Being able to get the ID/row of the record you just saved makes sense; I'll add it as a feature request for our product team to consider. Regards your other question: I've used FINDROW() and FINDLASTROW() in this case and they behave the same. FINDLASTROW() is a convenience method that goes to the bottom of the table and picks the last row entered, but neither of them finds (by default) the record entered by a given user, so you have to add the SYS_USER or something else to ensure you get the latest (or the exact one) entered by you - in the rare case that you have two people entering the same thing.

Hope this helps.
DT.

1 Like

Just wanted to do a quick update to let everyone know what the final solution looked like (also, let me know if there are other better ideas).

I have a button on the home page to add a new chemical to the inventory.

That takes you to the page where the "macro" data can be added.

Once the information is added, the Done button will turn blue (actually two buttons, but the blue one does all the work and is just hidden until all the data is entered, then the grey one is hidden). That button takes you to a details page for the for the newly created chemical.

This works because the row source for the InputRow on the details for is set using the FINDLASTROW() function.

From there the Add Lot button, opens the page for entering the detailed information, taking the data from the InputRow of this form and writing it to the linked Chemical content of the Lot form.

This is a two step approach, but it does allow the user to double check the initial data entry before moving on the entering the details, so it seems to be working well for us.

Thanks again for all the help from the Community on this!

1 Like

hi @JCoop,

Looks like it is coming together very well. One think I wonder about:

If the FINDLASTROW() is on a secondary screen should not the "calling" screen do the FINDROW and send the correct row to the next screen?

Other than that it seems nice.

Cheers,
DT.

Hey Daniel,

I'm not sure what you mean by "calling screen"? The workflow is as follows: New Chemical Form -> Chemical Details -> New Lots Form. The "Done" button on the New Chemical Form directs you to the Chemical Details, which is populated with the information that was just added via the FINDLASTROW(). The "Add Lot" button on the Chemical Details uses the InputRow to direct to the New Lots Form, which adds a linked record in the Lots table.

Are you saying to set up automation on the Chemical Details to automatically re-direct to the New Lots Form? Something that would basically just make the Chemical Details page blink on and then move to the New Lots Form without user interaction? If so, how would the automation be set up?

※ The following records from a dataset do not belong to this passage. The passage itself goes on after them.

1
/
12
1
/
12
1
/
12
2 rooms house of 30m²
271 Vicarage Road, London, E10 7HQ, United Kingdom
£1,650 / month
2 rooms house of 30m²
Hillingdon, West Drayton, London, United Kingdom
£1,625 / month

Thanks again for the interest in my little project. You guys have a pretty stellar team who obviously are deeply invested in the success of your customers.

Thanks again,
JC

hi @JCoop,

My only concern was that looking up the chemical, in a multi user app, on the second screen (or any screen for that matter) could give you he wrong chemical. I usually recommend that you look it up with more than just the name or just TRUE/FALSE. As it is FINDLASTROW() will return the last thing you entered, but if you have two people entering records you could be editing other person's record.

LMK if this makes sense.
Cheers,
DT.

So maybe combine FINDLASTROW() and the user? What would that formula look like?

Thanks again for your help!

JCoop

hi @JCoop,

Here is an example of a formula that I generally use:

=FINDLASTROW(MeetingRequest,"MeetingRequest[Title]=% AND MeetingRequest[CreatedBy]=% AND MeetingRequest[CreatedOn]=%",$[Title],$[CreatedBy],$[CreatedOn])

In this case I basically look up the MeetingRequest by Title, CreatedBy and CreatedOn. So I get the request that meets the Title, as well as who created it and when it was created.

You can pass the three variables from screen 1 to screen 2; or you can lookup the row with FINDROW as described above and pass one variable to the $[InputRow] of the second screen.

Here is what this looks like in what would be my screen 1 (where I only add a few things to the Meeting request, and then pass to screen 2 to add more info to the Meeting request):

Hope this helps,
DT.

Thanks for the example! I will see what I can implement with this method.